Mais voilà que tout à coup la grenouille se changea en une jeune fille de toute beauté, aux grands yeux bleus et aux longs cheveux blonds flottant sur les épaules. Jamais il n'avait été donné au jeune savant de voir réunies autant de perfections dans une fille terrestre. L'adorable créature lui dit au bout d'un instant :
« Je suis l'une des fées de la forêt. Je t'avais bien souvent remarqué cherchant du bois mort par les taillis et les buissons, et j'avais admiré ton courage et ton ardeur au travail. Je te voulais du bien, et c'est pour cela que j'ai pris la forme d'une grenouille afin de pouvoir éprouver ton coeur. L'épreuve t'a été favorable et tu es digne de tout ce que j'ai fait pour toi et pour ta mère ; car c’est moi qui avais placé la bourse dans le bahut, c'est encore moi qui vous envoyai l'argent donné comme héritage d'un parent défunt, et c'est moi aussi qui t'ai donné l'esprit de sagesse et de science. Maintenant, j'ai une demande à te faire : je t'aime, veux-tu m'épouser ?

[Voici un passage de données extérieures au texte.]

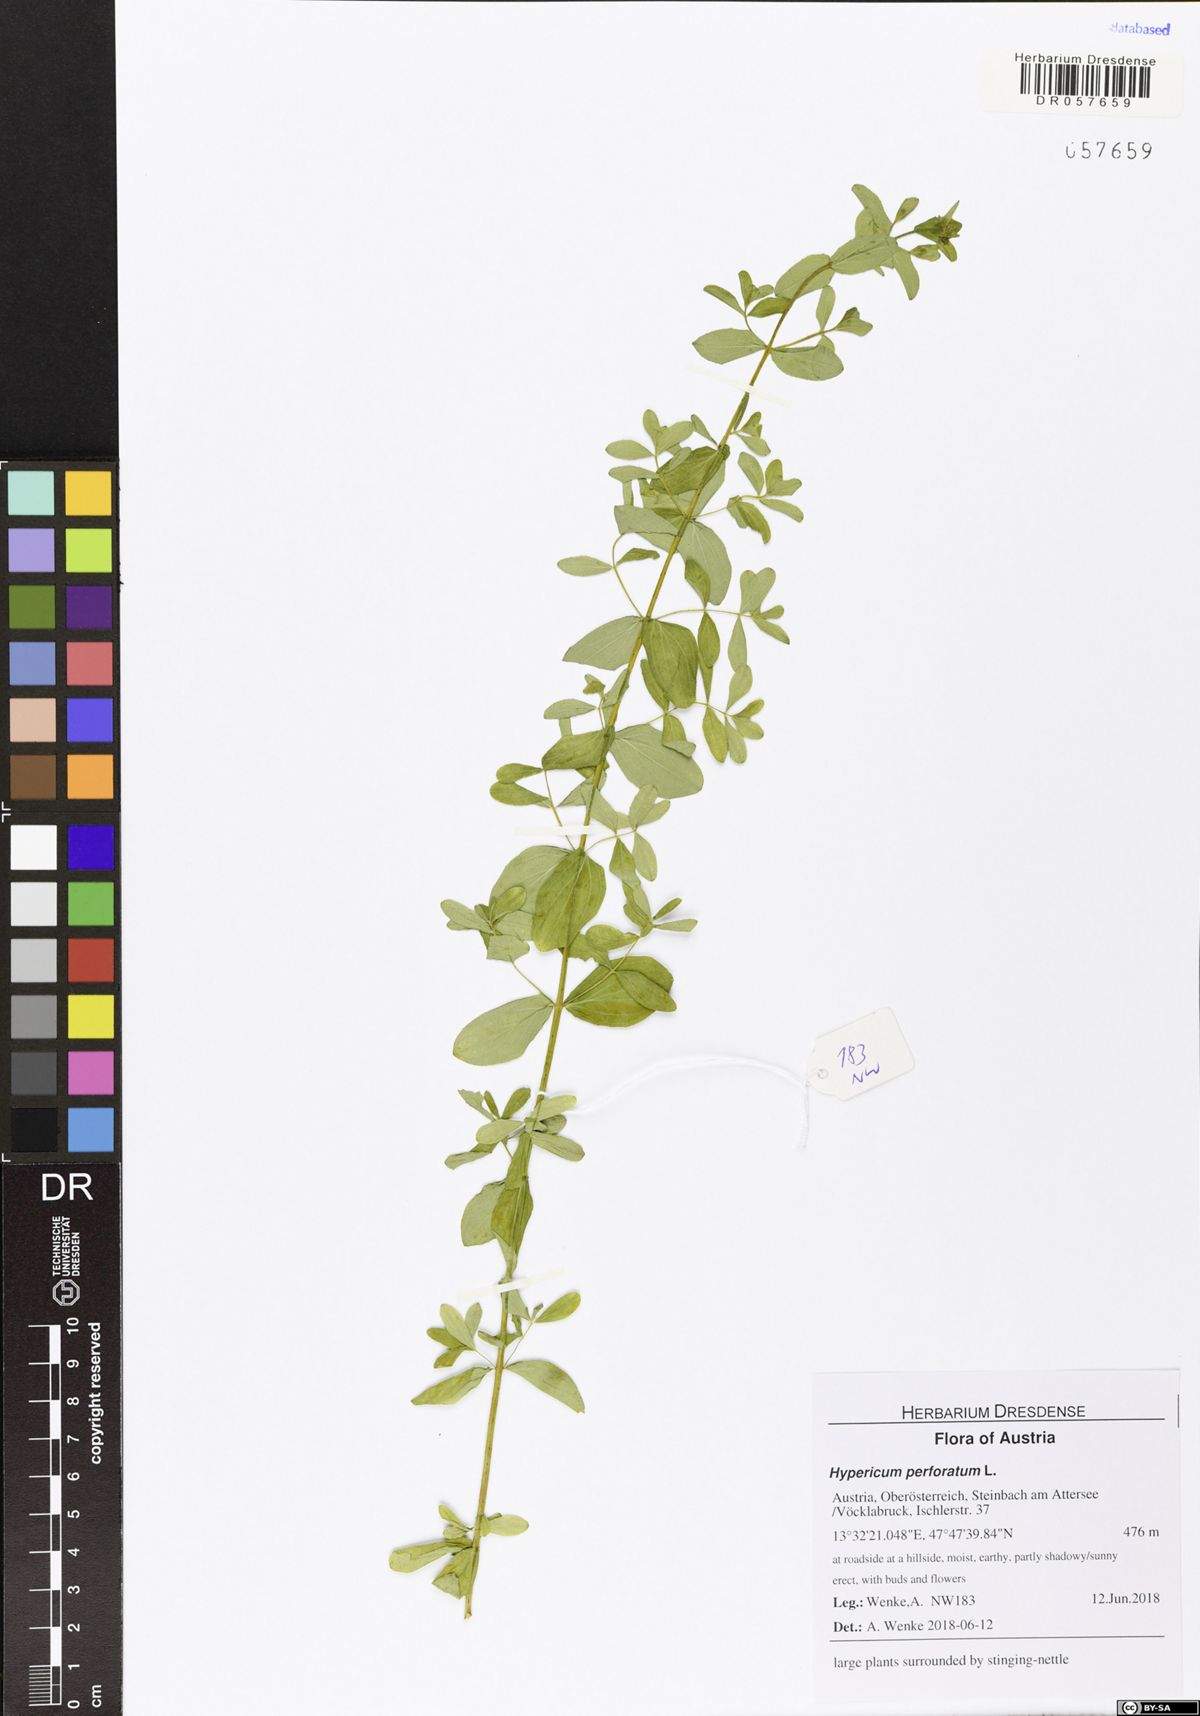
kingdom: Plantae
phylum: Tracheophyta
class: Magnoliopsida
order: Malpighiales
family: Hypericaceae
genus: Hypericum
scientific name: Hypericum perforatum
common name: Common st. johnswort
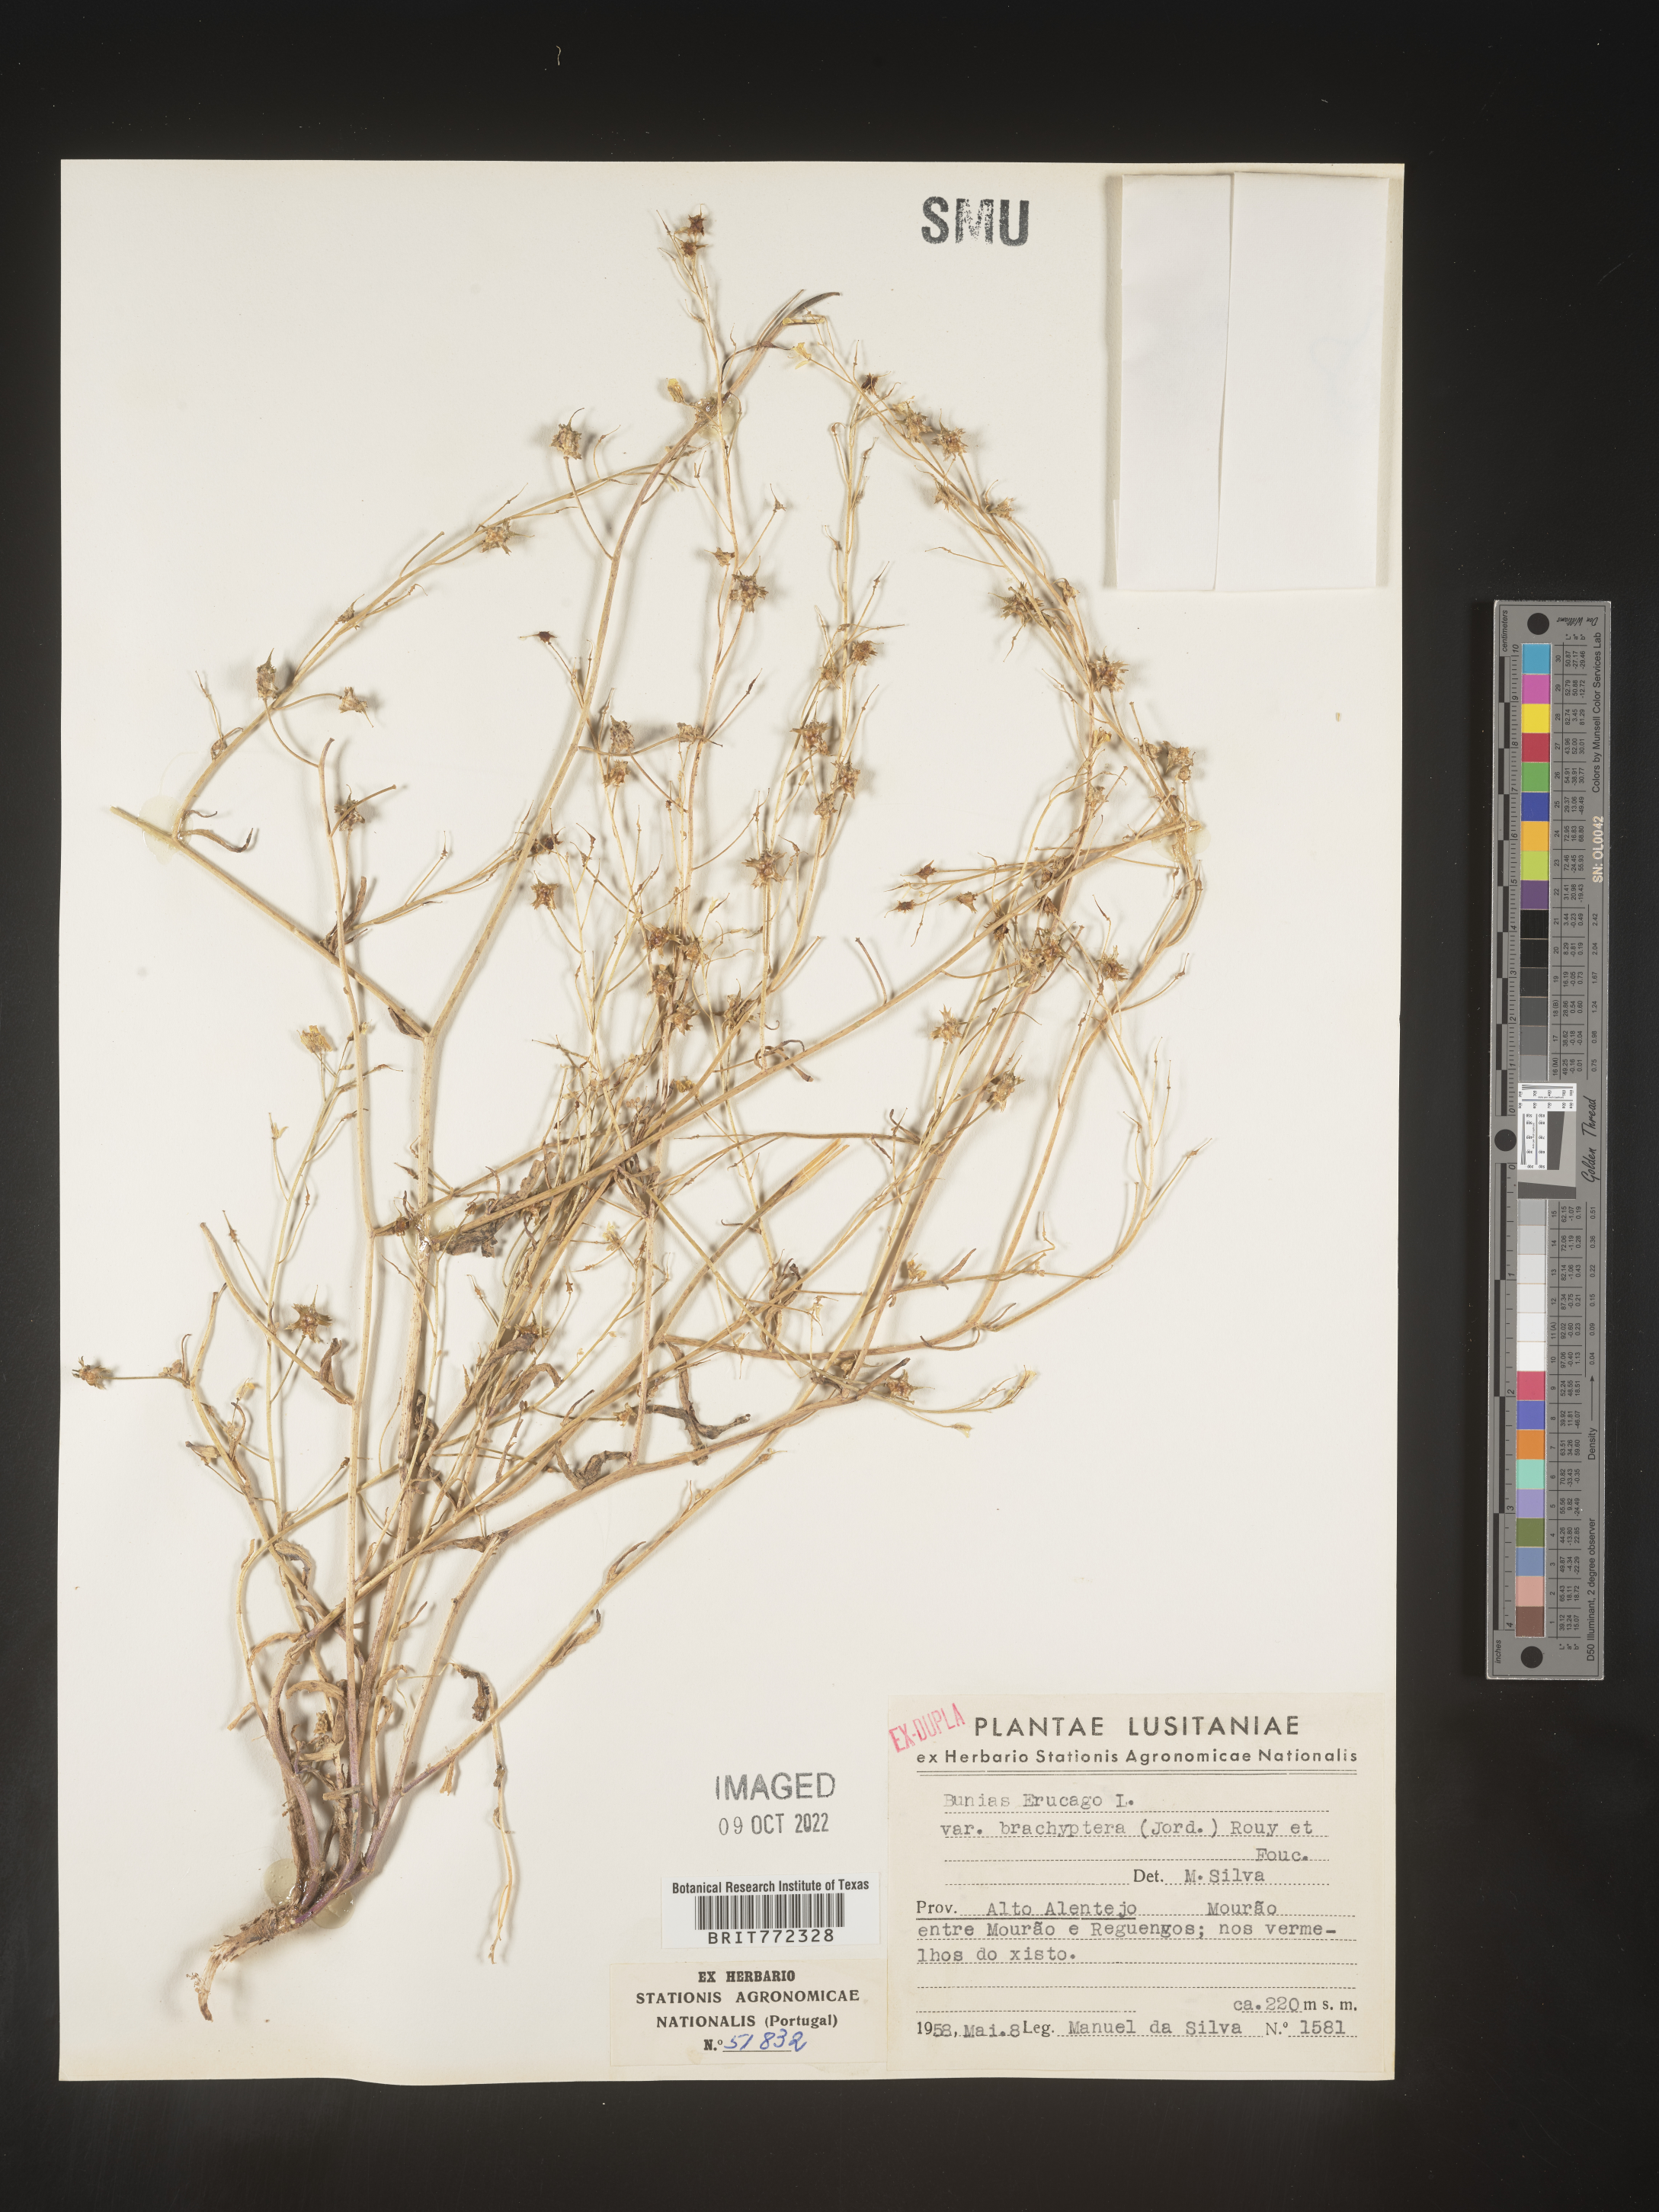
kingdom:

- Belle fée, certes, je voudrais vous prendre pour ma femme, mais nous avons dépensé notre petite fortune pour mon instruction et mes voyages, et il ne nous reste presque rien. Je ne voudrais pas vous rendre misérable.
- Ce n'est que cela qui te retient ? Vois mon pouvoir ! »
Et la fée, saisissant une poignée de fèves placées près de là dans un sac, les changea en beaux louis tout neufs.
Le jeune savant était décidé, et, huit jours après, on célébrait ses noces dans l'église du village voisin.
Grand fut son étonnement, à son retour de la messe, de voir un château merveilleux à la place de la chaumière qu'il avait quittée le matin. C'était encore la fée, sa femme, qui, par sa puissance, avait élevé en si peu de temps le palais splendide où depuis elle vécut heureuse avec son mari pendant de longues années.